■ RAW DATA:
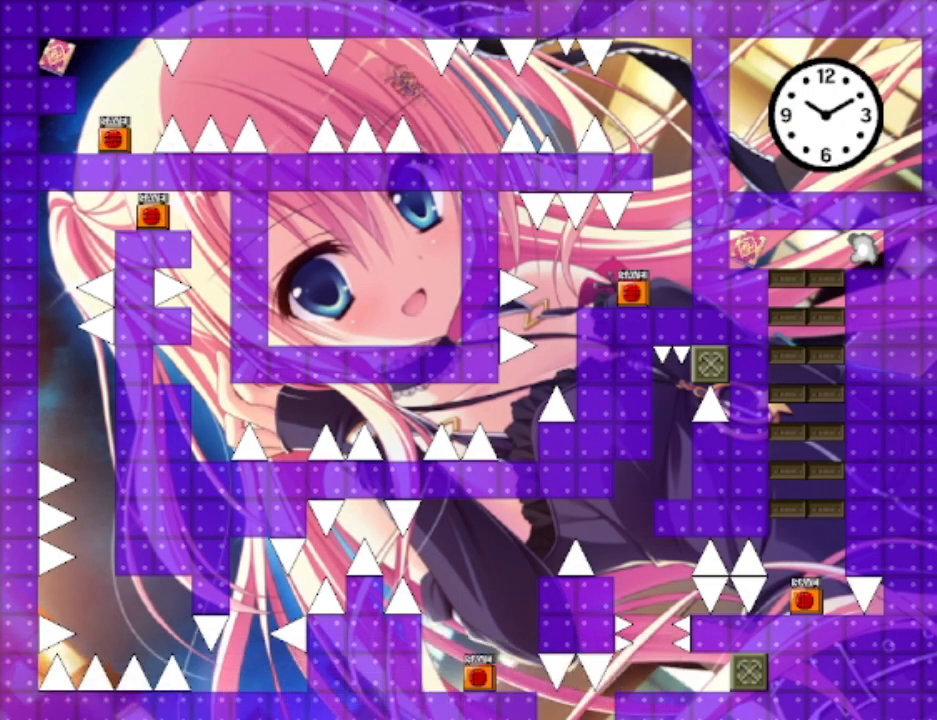
{"keys": ["right"], "events": [[133, "right", "up"], [167, "right", "down"], [167, "shift", "down"], [233, "shift", "up"], [367, "right", "up"], [400, "r", "down"], [433, "r", "up"], [467, "right", "down"]]}
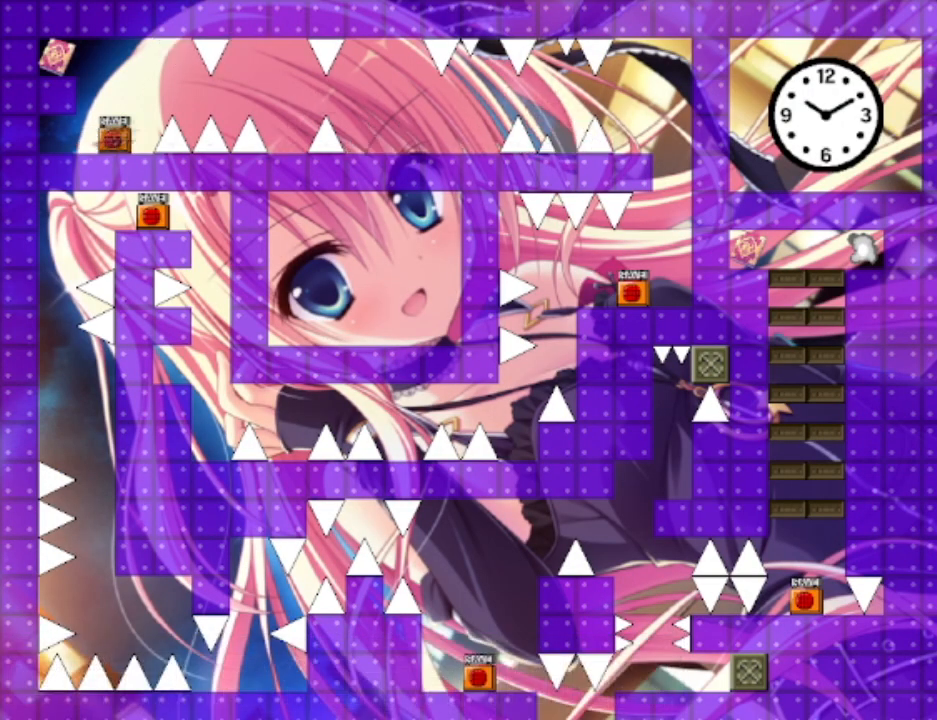
{"keys": ["right", "shift"], "events": [[33, "shift", "down"], [67, "shift", "up"], [333, "shift", "down"], [367, "shift", "up"], [500, "shift", "down"]]}
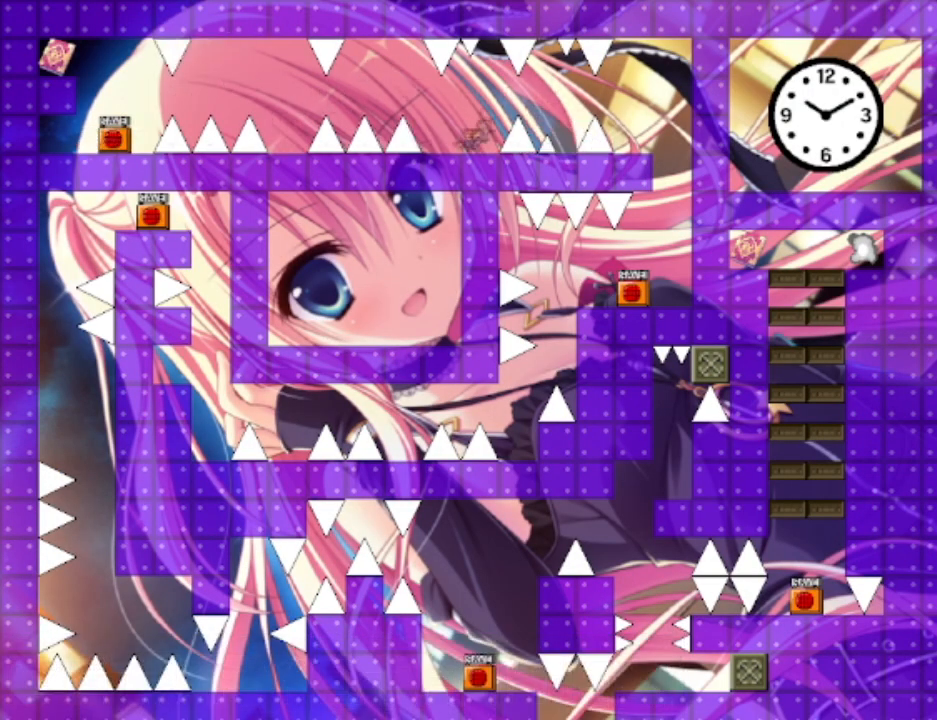
{"keys": [], "events": [[67, "shift", "up"], [233, "r", "down"], [233, "right", "up"], [300, "r", "up"], [300, "right", "down"], [333, "right", "up"], [333, "z", "down"], [367, "z", "up"], [400, "right", "down"], [433, "left", "down"], [467, "right", "up"], [500, "left", "up"]]}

■ TASK INSTRUCTIONS: Write out the data word for word, with every picture dropped.

■ TASK SOLUTION:
{"keys": ["right"], "events": [[133, "right", "up"], [167, "right", "down"], [167, "shift", "down"], [233, "shift", "up"], [367, "right", "up"], [400, "r", "down"], [433, "r", "up"], [467, "right", "down"]]}
{"keys": ["right", "shift"], "events": [[33, "shift", "down"], [67, "shift", "up"], [333, "shift", "down"], [367, "shift", "up"], [500, "shift", "down"]]}
{"keys": [], "events": [[67, "shift", "up"], [233, "r", "down"], [233, "right", "up"], [300, "r", "up"], [300, "right", "down"], [333, "right", "up"], [333, "z", "down"], [367, "z", "up"], [400, "right", "down"], [433, "left", "down"], [467, "right", "up"], [500, "left", "up"]]}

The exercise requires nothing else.